BLOK TEKS:
============================================================
Senin, 17 Juni 2013

Carut marut migrasi Industri Digital di Indonesia


Dalam waktu dekat ini proses migrasi televisi (TV) analog ke TV digital mulai berlangsung akan tetapi sampai kini, aturan pelaksanaan kebijakan ini, terutama soal lembaga multiplexing, masih belum jelas bahkan eksistensi Lembaga Penyiaran Penyelenggara Penyiaran Multipleksing (LPPPM) dan proses seleksi telah ditentang oleh berbagai pihak, antara lain oleh Asosiasi Televisi Lokal Indonesia (ATVLI) karena dinilai eksistensi dan kedudukan LPPPM bermasalah.

Seperti diketahui, pemerintah membuka peluang usaha (tender) untuk penyelenggaraan penyiaran multiplexing dalam rangka penyelenggaraan penyiaran televisi digital terestrial penerimaan tetap tidak berbayar (free to air). Peluang usaha ini diberikan kepada lembaga penyiaran swasta jasa penyiaran televisi.

Untuk bisa menyelenggarakan penyiaran televisi digital terestrial tersebut, pemerintah telah menandatangani Keputusan Menteri Kominfo No. 95/KEP/M.KOMINFO/2/2012 tentang Peluang Usaha Penyelenggaraan Penyiaran Multipleksing Pada Penyelenggaraan Penyiaran Televisi Digital Terestrial Penerimaan Tetap Tidak Berbayar (Free To Air).
============================================================
DAFTAR TERSEDIA:

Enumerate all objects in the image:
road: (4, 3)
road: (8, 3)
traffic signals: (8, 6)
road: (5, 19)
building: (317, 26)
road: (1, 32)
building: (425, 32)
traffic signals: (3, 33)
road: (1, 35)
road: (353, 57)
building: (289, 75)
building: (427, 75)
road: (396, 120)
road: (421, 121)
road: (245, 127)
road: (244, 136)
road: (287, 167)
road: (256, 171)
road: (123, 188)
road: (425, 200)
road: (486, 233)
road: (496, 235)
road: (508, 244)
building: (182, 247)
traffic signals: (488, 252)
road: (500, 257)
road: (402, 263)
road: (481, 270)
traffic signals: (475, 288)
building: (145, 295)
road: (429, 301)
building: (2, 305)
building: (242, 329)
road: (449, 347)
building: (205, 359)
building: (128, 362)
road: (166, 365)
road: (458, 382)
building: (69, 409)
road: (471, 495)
============================================================
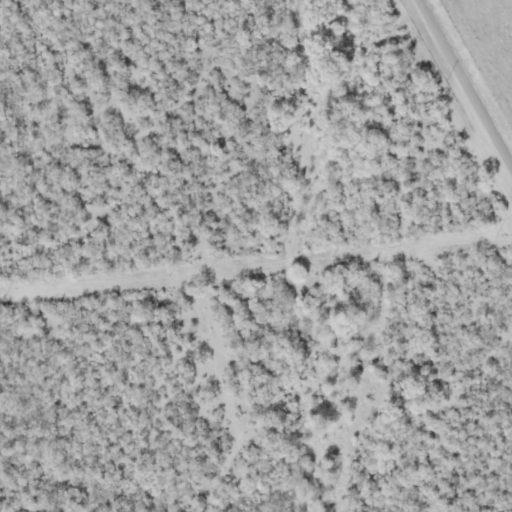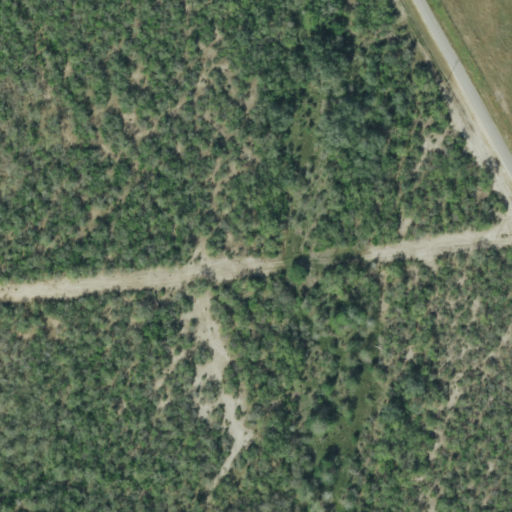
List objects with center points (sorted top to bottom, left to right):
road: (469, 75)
============================================================
YANG DIMINTA: Salin ulang seluruh teks tentang migrasi TV analog ke TV digital di Indonesia tanpa mengubah satu kata pun.

JAWABAN LENGKAP:
Senin, 17 Juni 2013

Carut marut migrasi Industri Digital di Indonesia


Dalam waktu dekat ini proses migrasi televisi (TV) analog ke TV digital mulai berlangsung akan tetapi sampai kini, aturan pelaksanaan kebijakan ini, terutama soal lembaga multiplexing, masih belum jelas bahkan eksistensi Lembaga Penyiaran Penyelenggara Penyiaran Multipleksing (LPPPM) dan proses seleksi telah ditentang oleh berbagai pihak, antara lain oleh Asosiasi Televisi Lokal Indonesia (ATVLI) karena dinilai eksistensi dan kedudukan LPPPM bermasalah.

Seperti diketahui, pemerintah membuka peluang usaha (tender) untuk penyelenggaraan penyiaran multiplexing dalam rangka penyelenggaraan penyiaran televisi digital terestrial penerimaan tetap tidak berbayar (free to air). Peluang usaha ini diberikan kepada lembaga penyiaran swasta jasa penyiaran televisi.

Untuk bisa menyelenggarakan penyiaran televisi digital terestrial tersebut, pemerintah telah menandatangani Keputusan Menteri Kominfo No. 95/KEP/M.KOMINFO/2/2012 tentang Peluang Usaha Penyelenggaraan Penyiaran Multipleksing Pada Penyelenggaraan Penyiaran Televisi Digital Terestrial Penerimaan Tetap Tidak Berbayar (Free To Air).